No início deste ano, tivemos uma decisão judicial envolvendo o ex-governador e Chico Buarque, isto porque o cantor entrou com um processo pelo uso indevido de sua imagem em um vídeo publicado pelo Sr. Eduardo Leite nas redes sociais, na época em que o mesmo concorria à indicação do PSDB para a Presidência da República. A justiça do Rio de Janeiro, em primeira instância, determinou que o ex governador pague o valor de R$ 40.000,00 de indenização por danos morais ao cantor e compositor, sendo que o processo ainda não teve seu trânsito em julgado.
Ao meu ver, o uso indevido de imagens, principalmente de pessoas famosas, está sim aumentando no país, infelizmente algumas pessoas que fazem essa utilização indevida para propagar seus produtos, serviços ou ideais, porque a vinculação desta imagem poderá atrair outros olhares e eventualmente clientela para seu negócio.
Entretanto, não é correto utilizar-se da imagem de uma pessoa, sem que tenha autorização para tal uso, como já dito, a autorização sem uso poderá gerar altas indenizações, como no caso do ex governador e o cantor/compositor.
A polarização entre dois pré-candidatos que postulam a Presidência da República pode aumentar casos de uso indevido numa tentativa de mostrar mais apoio do setor cultural?
Acredito que sim, eventualmente o uso indevido de imagens de cantores, compositores e artistas, podem vir aumentar perto da época eleitoral, isto porque tais pessoas são ícones para muitos brasileiros e seus atos, postagens, pensamentos, podem vir a influenciar alguém que está indeciso em quem votar.

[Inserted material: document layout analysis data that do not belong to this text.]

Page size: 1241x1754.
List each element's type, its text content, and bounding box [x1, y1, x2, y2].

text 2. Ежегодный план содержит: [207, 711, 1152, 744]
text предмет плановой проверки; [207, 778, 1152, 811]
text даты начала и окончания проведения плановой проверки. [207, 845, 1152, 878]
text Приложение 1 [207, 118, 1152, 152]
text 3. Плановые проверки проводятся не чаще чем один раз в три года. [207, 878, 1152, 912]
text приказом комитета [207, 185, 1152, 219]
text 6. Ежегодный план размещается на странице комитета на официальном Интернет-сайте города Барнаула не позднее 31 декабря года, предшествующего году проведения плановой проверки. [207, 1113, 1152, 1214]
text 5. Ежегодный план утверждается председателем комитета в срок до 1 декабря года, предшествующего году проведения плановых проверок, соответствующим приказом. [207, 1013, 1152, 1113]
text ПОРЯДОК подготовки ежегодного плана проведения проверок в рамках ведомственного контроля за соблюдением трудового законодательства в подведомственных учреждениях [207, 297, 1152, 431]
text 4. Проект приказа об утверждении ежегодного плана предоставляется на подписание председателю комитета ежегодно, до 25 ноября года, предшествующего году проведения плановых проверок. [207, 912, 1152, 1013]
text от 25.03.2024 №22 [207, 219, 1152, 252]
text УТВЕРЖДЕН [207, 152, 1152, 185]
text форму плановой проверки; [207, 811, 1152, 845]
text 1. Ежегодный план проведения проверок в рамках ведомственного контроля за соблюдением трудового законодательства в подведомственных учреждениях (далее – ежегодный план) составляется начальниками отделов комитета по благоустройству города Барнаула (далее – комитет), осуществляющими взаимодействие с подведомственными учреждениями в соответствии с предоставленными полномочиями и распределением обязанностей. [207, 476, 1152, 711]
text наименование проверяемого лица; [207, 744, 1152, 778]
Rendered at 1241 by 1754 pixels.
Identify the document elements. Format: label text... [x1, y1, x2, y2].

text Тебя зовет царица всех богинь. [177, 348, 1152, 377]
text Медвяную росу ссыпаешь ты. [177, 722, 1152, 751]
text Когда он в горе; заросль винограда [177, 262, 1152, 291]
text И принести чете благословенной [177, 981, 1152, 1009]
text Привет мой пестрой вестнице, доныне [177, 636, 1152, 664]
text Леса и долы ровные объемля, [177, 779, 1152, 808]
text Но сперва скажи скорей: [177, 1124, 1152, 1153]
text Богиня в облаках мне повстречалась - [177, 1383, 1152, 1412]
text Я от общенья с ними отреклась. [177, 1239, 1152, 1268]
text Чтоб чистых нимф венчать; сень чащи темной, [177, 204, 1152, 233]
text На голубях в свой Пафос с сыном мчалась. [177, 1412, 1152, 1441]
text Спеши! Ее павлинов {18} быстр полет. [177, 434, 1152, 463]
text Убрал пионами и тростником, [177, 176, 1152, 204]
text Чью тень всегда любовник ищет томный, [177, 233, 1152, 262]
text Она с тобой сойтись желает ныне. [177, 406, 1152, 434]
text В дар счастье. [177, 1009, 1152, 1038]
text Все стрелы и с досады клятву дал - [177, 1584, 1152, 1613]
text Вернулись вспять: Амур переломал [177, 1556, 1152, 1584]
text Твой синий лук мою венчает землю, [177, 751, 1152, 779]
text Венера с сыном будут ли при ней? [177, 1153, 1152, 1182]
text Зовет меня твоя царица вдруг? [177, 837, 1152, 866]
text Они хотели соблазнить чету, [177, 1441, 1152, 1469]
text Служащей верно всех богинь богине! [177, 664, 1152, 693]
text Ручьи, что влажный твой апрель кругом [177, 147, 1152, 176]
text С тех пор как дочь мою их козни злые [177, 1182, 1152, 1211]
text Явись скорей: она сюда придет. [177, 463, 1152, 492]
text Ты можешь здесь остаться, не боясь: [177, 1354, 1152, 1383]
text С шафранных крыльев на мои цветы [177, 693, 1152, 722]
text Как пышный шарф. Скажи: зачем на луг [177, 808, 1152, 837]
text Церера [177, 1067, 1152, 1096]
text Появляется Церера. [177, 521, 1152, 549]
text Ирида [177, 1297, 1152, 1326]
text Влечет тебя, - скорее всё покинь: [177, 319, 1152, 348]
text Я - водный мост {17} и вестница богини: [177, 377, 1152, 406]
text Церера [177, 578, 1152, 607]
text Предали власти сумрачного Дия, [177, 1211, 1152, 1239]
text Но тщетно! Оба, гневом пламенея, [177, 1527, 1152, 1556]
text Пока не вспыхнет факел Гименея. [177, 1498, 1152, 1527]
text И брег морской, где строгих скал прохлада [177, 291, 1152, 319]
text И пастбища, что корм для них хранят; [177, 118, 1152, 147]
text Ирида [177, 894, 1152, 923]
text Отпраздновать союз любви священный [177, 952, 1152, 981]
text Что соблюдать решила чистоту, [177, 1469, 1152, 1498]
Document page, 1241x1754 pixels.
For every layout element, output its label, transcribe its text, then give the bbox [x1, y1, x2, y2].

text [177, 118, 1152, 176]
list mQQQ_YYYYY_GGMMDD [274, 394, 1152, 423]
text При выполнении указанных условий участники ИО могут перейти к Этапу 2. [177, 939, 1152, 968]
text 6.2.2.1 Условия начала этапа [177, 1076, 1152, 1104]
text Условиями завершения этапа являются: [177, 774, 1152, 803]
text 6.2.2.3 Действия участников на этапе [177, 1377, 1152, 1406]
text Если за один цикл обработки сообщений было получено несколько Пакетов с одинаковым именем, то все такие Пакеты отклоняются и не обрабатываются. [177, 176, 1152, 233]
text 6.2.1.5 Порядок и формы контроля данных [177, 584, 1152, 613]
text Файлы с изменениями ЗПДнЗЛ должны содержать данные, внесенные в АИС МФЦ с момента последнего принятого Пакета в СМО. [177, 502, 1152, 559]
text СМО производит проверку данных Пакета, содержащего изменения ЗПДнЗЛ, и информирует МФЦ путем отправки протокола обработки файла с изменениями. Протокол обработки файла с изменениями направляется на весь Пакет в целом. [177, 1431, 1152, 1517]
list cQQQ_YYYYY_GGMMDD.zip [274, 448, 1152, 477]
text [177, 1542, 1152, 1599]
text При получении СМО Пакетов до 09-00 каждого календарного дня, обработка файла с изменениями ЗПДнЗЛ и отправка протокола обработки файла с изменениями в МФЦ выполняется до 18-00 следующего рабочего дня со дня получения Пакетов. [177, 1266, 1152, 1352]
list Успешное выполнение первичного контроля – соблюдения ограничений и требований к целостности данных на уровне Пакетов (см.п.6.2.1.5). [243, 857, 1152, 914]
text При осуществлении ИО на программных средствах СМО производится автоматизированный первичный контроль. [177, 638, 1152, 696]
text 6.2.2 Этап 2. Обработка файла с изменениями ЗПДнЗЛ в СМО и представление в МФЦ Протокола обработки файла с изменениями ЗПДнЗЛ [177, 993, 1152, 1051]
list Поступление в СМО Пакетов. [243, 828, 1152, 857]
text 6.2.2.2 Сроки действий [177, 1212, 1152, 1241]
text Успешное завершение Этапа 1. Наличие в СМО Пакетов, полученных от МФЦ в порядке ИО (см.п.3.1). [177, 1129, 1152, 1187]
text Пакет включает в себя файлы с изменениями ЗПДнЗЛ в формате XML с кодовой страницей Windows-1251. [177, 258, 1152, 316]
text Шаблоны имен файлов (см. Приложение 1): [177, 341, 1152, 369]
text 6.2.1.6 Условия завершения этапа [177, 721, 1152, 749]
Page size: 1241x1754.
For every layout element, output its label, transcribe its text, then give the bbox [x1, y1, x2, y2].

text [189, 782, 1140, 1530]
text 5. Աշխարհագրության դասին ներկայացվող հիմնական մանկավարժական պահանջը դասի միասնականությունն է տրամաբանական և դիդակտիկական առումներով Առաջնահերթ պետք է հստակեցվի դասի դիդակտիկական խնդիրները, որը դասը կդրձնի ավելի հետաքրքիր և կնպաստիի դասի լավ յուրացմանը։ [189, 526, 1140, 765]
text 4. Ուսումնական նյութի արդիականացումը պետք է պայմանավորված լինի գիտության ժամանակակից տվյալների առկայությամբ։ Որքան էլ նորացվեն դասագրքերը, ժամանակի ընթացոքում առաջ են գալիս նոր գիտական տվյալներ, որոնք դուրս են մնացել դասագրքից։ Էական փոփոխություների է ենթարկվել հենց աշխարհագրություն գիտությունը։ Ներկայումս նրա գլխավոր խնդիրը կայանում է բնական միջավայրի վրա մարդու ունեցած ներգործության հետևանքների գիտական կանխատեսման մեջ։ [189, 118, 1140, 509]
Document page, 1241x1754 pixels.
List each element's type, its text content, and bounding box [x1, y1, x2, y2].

Apenas a título exemplificativo, de como vozes ativas podem influenciar eleições, vimos acontecer nos Estados Unidos na disputa entre Donald Trump e Joe Biden, na qual muitos artistas utilizavam suas plataformas digitais para mostrar apoio a algum candidato, o que não é ilegal, e possivelmente ocorrerá nas eleições presidenciais de nosso país em 2022.
Agora, utilizar a imagem de uma pessoa, sem possuir autorização para este uso, apenas para angariar votos, no meio cultural, é totalmente ilegal e pode ser penalizado pela letra da legislação.